**YOUR ASSIGNMENT:** Write out the entries below in full, exactly as given.

(Page segmentation data)
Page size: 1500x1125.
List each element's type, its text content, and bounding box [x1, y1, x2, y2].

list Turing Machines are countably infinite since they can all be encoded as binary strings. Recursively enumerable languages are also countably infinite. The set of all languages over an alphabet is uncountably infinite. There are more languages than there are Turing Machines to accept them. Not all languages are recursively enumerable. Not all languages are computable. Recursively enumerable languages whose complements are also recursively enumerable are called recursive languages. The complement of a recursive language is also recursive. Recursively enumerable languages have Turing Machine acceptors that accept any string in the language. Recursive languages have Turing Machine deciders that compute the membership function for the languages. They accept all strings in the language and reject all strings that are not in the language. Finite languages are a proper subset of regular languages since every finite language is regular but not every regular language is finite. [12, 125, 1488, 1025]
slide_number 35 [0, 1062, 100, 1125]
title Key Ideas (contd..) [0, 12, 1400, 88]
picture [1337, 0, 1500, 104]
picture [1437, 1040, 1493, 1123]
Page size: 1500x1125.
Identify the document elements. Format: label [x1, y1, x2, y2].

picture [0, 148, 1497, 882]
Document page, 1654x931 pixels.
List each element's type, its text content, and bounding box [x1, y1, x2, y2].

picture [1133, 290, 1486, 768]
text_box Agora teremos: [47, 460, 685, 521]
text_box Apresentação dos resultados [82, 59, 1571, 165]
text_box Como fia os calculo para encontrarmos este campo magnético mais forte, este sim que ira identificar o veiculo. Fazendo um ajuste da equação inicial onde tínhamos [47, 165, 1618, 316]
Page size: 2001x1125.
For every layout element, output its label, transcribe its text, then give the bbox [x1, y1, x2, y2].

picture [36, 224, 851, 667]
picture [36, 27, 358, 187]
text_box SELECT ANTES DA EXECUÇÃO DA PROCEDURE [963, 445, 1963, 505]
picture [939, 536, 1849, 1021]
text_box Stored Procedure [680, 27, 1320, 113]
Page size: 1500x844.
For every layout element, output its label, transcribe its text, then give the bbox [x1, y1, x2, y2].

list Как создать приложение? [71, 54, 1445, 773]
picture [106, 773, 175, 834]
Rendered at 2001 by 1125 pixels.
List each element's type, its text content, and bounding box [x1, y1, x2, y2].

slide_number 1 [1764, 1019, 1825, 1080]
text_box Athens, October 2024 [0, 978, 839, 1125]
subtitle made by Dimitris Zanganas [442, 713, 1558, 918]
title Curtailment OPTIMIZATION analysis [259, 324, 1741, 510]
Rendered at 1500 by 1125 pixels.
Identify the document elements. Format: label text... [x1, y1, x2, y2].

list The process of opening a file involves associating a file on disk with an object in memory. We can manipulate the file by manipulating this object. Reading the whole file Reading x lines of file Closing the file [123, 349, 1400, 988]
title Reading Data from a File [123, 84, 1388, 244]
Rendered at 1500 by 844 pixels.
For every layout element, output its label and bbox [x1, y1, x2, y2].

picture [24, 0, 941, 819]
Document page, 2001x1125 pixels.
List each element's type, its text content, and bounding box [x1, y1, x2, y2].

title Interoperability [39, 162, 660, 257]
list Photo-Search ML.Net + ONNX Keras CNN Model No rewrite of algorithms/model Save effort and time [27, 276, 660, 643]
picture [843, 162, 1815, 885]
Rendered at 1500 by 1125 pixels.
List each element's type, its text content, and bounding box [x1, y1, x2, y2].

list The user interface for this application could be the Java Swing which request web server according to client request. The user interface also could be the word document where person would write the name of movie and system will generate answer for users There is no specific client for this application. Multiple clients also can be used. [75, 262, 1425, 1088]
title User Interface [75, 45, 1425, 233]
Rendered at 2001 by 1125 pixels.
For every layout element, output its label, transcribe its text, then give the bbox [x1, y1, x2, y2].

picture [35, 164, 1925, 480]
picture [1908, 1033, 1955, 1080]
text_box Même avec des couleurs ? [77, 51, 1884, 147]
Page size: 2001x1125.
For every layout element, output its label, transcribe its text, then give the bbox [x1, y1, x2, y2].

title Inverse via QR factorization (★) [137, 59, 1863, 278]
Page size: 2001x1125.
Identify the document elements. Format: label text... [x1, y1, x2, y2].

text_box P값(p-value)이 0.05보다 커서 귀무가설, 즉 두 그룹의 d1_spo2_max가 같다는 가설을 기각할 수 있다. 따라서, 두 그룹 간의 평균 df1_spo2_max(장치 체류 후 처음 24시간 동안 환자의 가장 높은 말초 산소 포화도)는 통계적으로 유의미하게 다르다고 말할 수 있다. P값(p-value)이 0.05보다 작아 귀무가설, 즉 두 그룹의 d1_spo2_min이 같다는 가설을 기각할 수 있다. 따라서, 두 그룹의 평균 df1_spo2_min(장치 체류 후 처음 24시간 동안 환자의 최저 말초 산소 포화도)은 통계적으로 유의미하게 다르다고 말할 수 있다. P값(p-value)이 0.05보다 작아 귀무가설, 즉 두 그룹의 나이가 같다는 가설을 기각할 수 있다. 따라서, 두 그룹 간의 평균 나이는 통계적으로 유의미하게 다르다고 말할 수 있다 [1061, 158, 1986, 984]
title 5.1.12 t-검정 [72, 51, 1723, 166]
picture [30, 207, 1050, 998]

**RESPONSE AREA:**
Page size: 1500x1125.
List each element's type, its text content, and bounding box [x1, y1, x2, y2].

list Turing Machines are countably infinite since they can all be encoded as binary strings. Recursively enumerable languages are also countably infinite. The set of all languages over an alphabet is uncountably infinite. There are more languages than there are Turing Machines to accept them. Not all languages are recursively enumerable. Not all languages are computable. Recursively enumerable languages whose complements are also recursively enumerable are called recursive languages. The complement of a recursive language is also recursive. Recursively enumerable languages have Turing Machine acceptors that accept any string in the language. Recursive languages have Turing Machine deciders that compute the membership function for the languages. They accept all strings in the language and reject all strings that are not in the language. Finite languages are a proper subset of regular languages since every finite language is regular but not every regular language is finite. [12, 125, 1488, 1025]
slide_number 35 [0, 1062, 100, 1125]
title Key Ideas (contd..) [0, 12, 1400, 88]
picture [1337, 0, 1500, 104]
picture [1437, 1040, 1493, 1123]
Page size: 1500x1125.
Identify the document elements. Format: label [x1, y1, x2, y2].

picture [0, 148, 1497, 882]
Document page, 1654x931 pixels.
List each element's type, its text content, and bounding box [x1, y1, x2, y2].

picture [1133, 290, 1486, 768]
text_box Agora teremos: [47, 460, 685, 521]
text_box Apresentação dos resultados [82, 59, 1571, 165]
text_box Como fia os calculo para encontrarmos este campo magnético mais forte, este sim que ira identificar o veiculo. Fazendo um ajuste da equação inicial onde tínhamos [47, 165, 1618, 316]
Page size: 2001x1125.
For every layout element, output its label, transcribe its text, then give the bbox [x1, y1, x2, y2].

picture [36, 224, 851, 667]
picture [36, 27, 358, 187]
text_box SELECT ANTES DA EXECUÇÃO DA PROCEDURE [963, 445, 1963, 505]
picture [939, 536, 1849, 1021]
text_box Stored Procedure [680, 27, 1320, 113]
Page size: 1500x844.
For every layout element, output its label, transcribe its text, then give the bbox [x1, y1, x2, y2].

list Как создать приложение? [71, 54, 1445, 773]
picture [106, 773, 175, 834]
Rendered at 2001 by 1125 pixels.
List each element's type, its text content, and bounding box [x1, y1, x2, y2].

slide_number 1 [1764, 1019, 1825, 1080]
text_box Athens, October 2024 [0, 978, 839, 1125]
subtitle made by Dimitris Zanganas [442, 713, 1558, 918]
title Curtailment OPTIMIZATION analysis [259, 324, 1741, 510]
Rendered at 1500 by 1125 pixels.
Identify the document elements. Format: label text... [x1, y1, x2, y2].

list The process of opening a file involves associating a file on disk with an object in memory. We can manipulate the file by manipulating this object. Reading the whole file Reading x lines of file Closing the file [123, 349, 1400, 988]
title Reading Data from a File [123, 84, 1388, 244]
Rendered at 1500 by 844 pixels.
For every layout element, output its label and bbox [x1, y1, x2, y2].

picture [24, 0, 941, 819]
Document page, 2001x1125 pixels.
List each element's type, its text content, and bounding box [x1, y1, x2, y2].

title Interoperability [39, 162, 660, 257]
list Photo-Search ML.Net + ONNX Keras CNN Model No rewrite of algorithms/model Save effort and time [27, 276, 660, 643]
picture [843, 162, 1815, 885]
Rendered at 1500 by 1125 pixels.
List each element's type, its text content, and bounding box [x1, y1, x2, y2].

list The user interface for this application could be the Java Swing which request web server according to client request. The user interface also could be the word document where person would write the name of movie and system will generate answer for users There is no specific client for this application. Multiple clients also can be used. [75, 262, 1425, 1088]
title User Interface [75, 45, 1425, 233]
Rendered at 2001 by 1125 pixels.
For every layout element, output its label, transcribe its text, then give the bbox [x1, y1, x2, y2].

picture [35, 164, 1925, 480]
picture [1908, 1033, 1955, 1080]
text_box Même avec des couleurs ? [77, 51, 1884, 147]
Page size: 2001x1125.
For every layout element, output its label, transcribe its text, then give the bbox [x1, y1, x2, y2].

title Inverse via QR factorization (★) [137, 59, 1863, 278]
Page size: 2001x1125.
Identify the document elements. Format: label text... [x1, y1, x2, y2].

text_box P값(p-value)이 0.05보다 커서 귀무가설, 즉 두 그룹의 d1_spo2_max가 같다는 가설을 기각할 수 있다. 따라서, 두 그룹 간의 평균 df1_spo2_max(장치 체류 후 처음 24시간 동안 환자의 가장 높은 말초 산소 포화도)는 통계적으로 유의미하게 다르다고 말할 수 있다. P값(p-value)이 0.05보다 작아 귀무가설, 즉 두 그룹의 d1_spo2_min이 같다는 가설을 기각할 수 있다. 따라서, 두 그룹의 평균 df1_spo2_min(장치 체류 후 처음 24시간 동안 환자의 최저 말초 산소 포화도)은 통계적으로 유의미하게 다르다고 말할 수 있다. P값(p-value)이 0.05보다 작아 귀무가설, 즉 두 그룹의 나이가 같다는 가설을 기각할 수 있다. 따라서, 두 그룹 간의 평균 나이는 통계적으로 유의미하게 다르다고 말할 수 있다 [1061, 158, 1986, 984]
title 5.1.12 t-검정 [72, 51, 1723, 166]
picture [30, 207, 1050, 998]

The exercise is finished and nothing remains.